July 1, 1927: At nightfall, 2,000 people gather at the State House plaza to watch Mayor Fred Marden push the button that will illuminate Concord’s new “White Way” for the first time. Concord Electric Co. has installed 126 large bulbs to light the way, which runs more than mile along Main Street, from Kelly’s drug store to Larkin’s store. A Monitor reporter hears someone whisper in the crowd: “I hope they go on.” They do indeed, causing “a spontaneous uproar and the blowing of hundreds of automobile horns.”
July 1, 1789: The Rev. Israel Evans is ordained as Concord’s second Congregationalist minister, succeeding the Rev. Timothy Walker. The town still pays the minister’s salary and living expenses. Walker, the first minister, served more than 58 years from his ordination in 1730.
July 2, 1976: Gov. Mel Thomson orders a full investigation into what happened to 1,500 pounds of chicken that never made it to a state worker picnic at New Hampshire Hospital. The birds, worth $780, were contaminated and disposed of.

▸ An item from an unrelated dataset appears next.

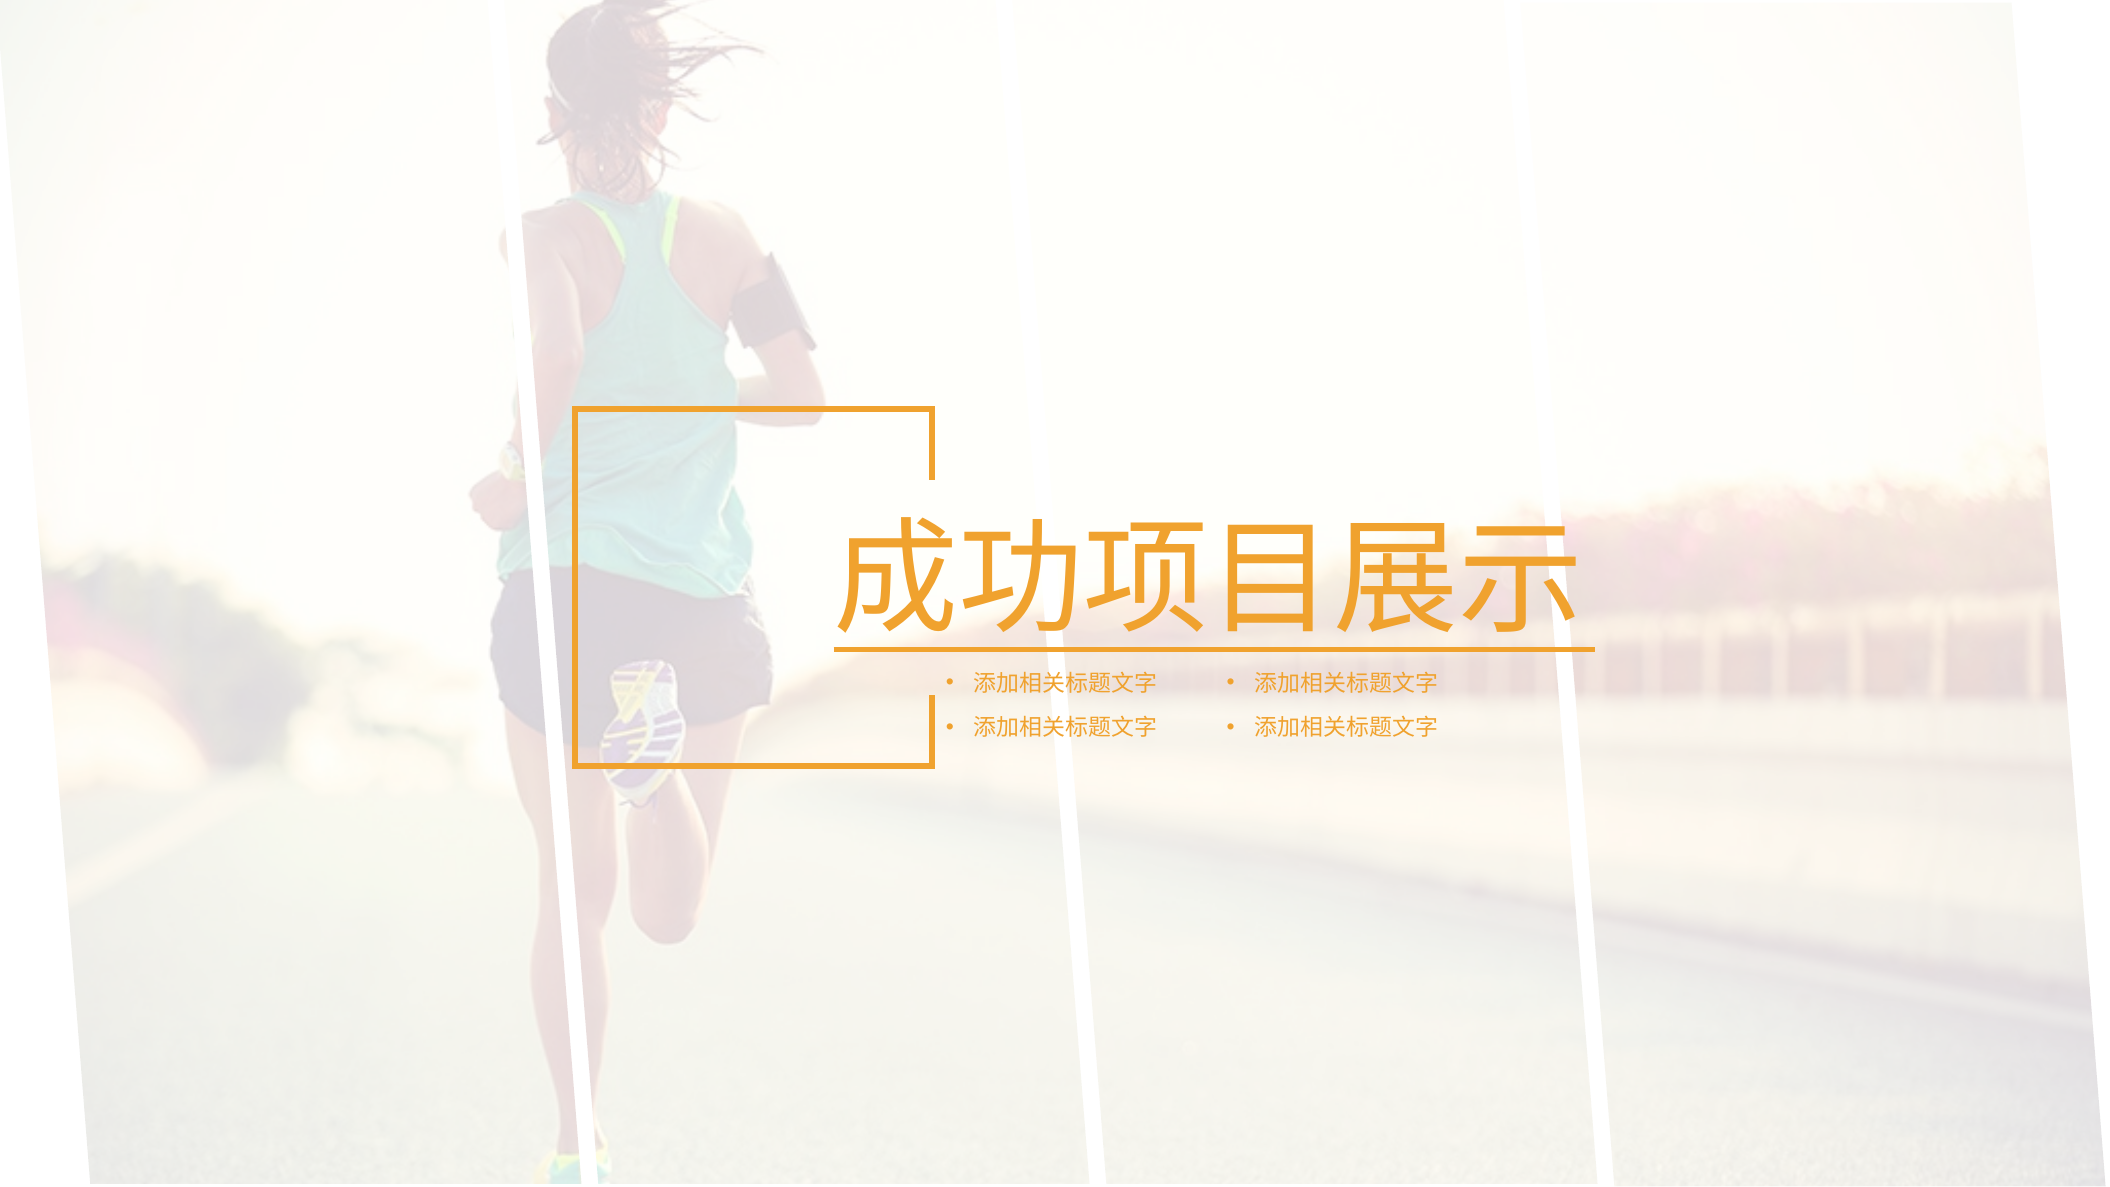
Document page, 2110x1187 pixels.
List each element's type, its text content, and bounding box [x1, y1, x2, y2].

July 3, 1990: Stalled for four years in his effort to build a huge housing project and luxury golf course on Concord’s Broken Ground, Vermonter Barry Stem announces plans to build a 200-room hotel and conference center and a 300,000-square-foot office park on part of the site.
July 4, 1899: Ten thousand people attend the dedication of the Memorial Arch in front of the State House. Cut from Concord granite, it is 33 feet 8 inches high and 53 feet wide. Though built on state land, it was paid for by the city and commemorates Concord’s war veterans.
July 4, 1891: A crowd of 6,000 to 7,000 people gathers at the circus grounds just above Bridge Street along the Merrimack River to watch a holiday baseball game. The Concord YMCA team, a perennial power, defeats the Concord Stars, 13-12. “Fielding at times was rather loose,” the Monitor reports.
July 4, 1842: Hooligans set a barrel of tar on fire in the State House plaza. “The tossing of fire-balls had begun when the police of this town interfered,” according to a city history.
July 4, 1858: Congressman Mason W. Tappan reads the Declaration of Independence on the State House lawn. Solon Gould, an inflexible Concord Democrat, happens by as Tappan is reading the Declaration’s litany of complaints against King George. Thinking that the object of Tappan’s scorn is President James Buchanan, Gould proclaims the reading a “Black Republican affair” and storms off.
July 4, 1820: The fare from Concord to Boston by stagecoach is cut to $1, the result of competition between two lines.
July 5, 1874: Prominent Concord lawyer Anson Southard Marshall dies of a gunshot wound. The previous day, Marshall took his wife and young son for a Fourth of July picnic near Lake Penacook. The family heard target shooting by a militia company nearby. Marshall stood to call to the shooters and request that they be careful. He was immediately shot in the abdomen.
July 6, 2002: The State House is getting a makeover, the Monitor reports. The white portion of the octagonal structure, just below the gilded part of the dome, will be stripped and restored to the tune of $174,000.
July 6, 1849: The Legislature officially gives Concord permission to become a full-fledged city. One big argument in favor of abandoning the town meeting form of government is that there is no place big enough to accommodate all the town’s voters.
July 7, 1995: Concord’s Bob Tewksbury of the Texas Rangers pitches his first American League shutout. He wins 10-0 over the team that originally signed him, the New York Yankees.
July 7, 1989: The state celebrates the opening of the new $30 million New Hampshire Hospital on Clinton Street in Concord. At 199,000 square feet, it is the state’s largest building project ever.
July 7, 1853: In arguing for the passage of prohibition in New Hampshire, George G. Fogg, a Concord editor, says legislators should line up against “the manufacturers of drunkards, paupers, and criminals.” The measure fails.
July 7, 1816: Concord awakens to a hard freeze.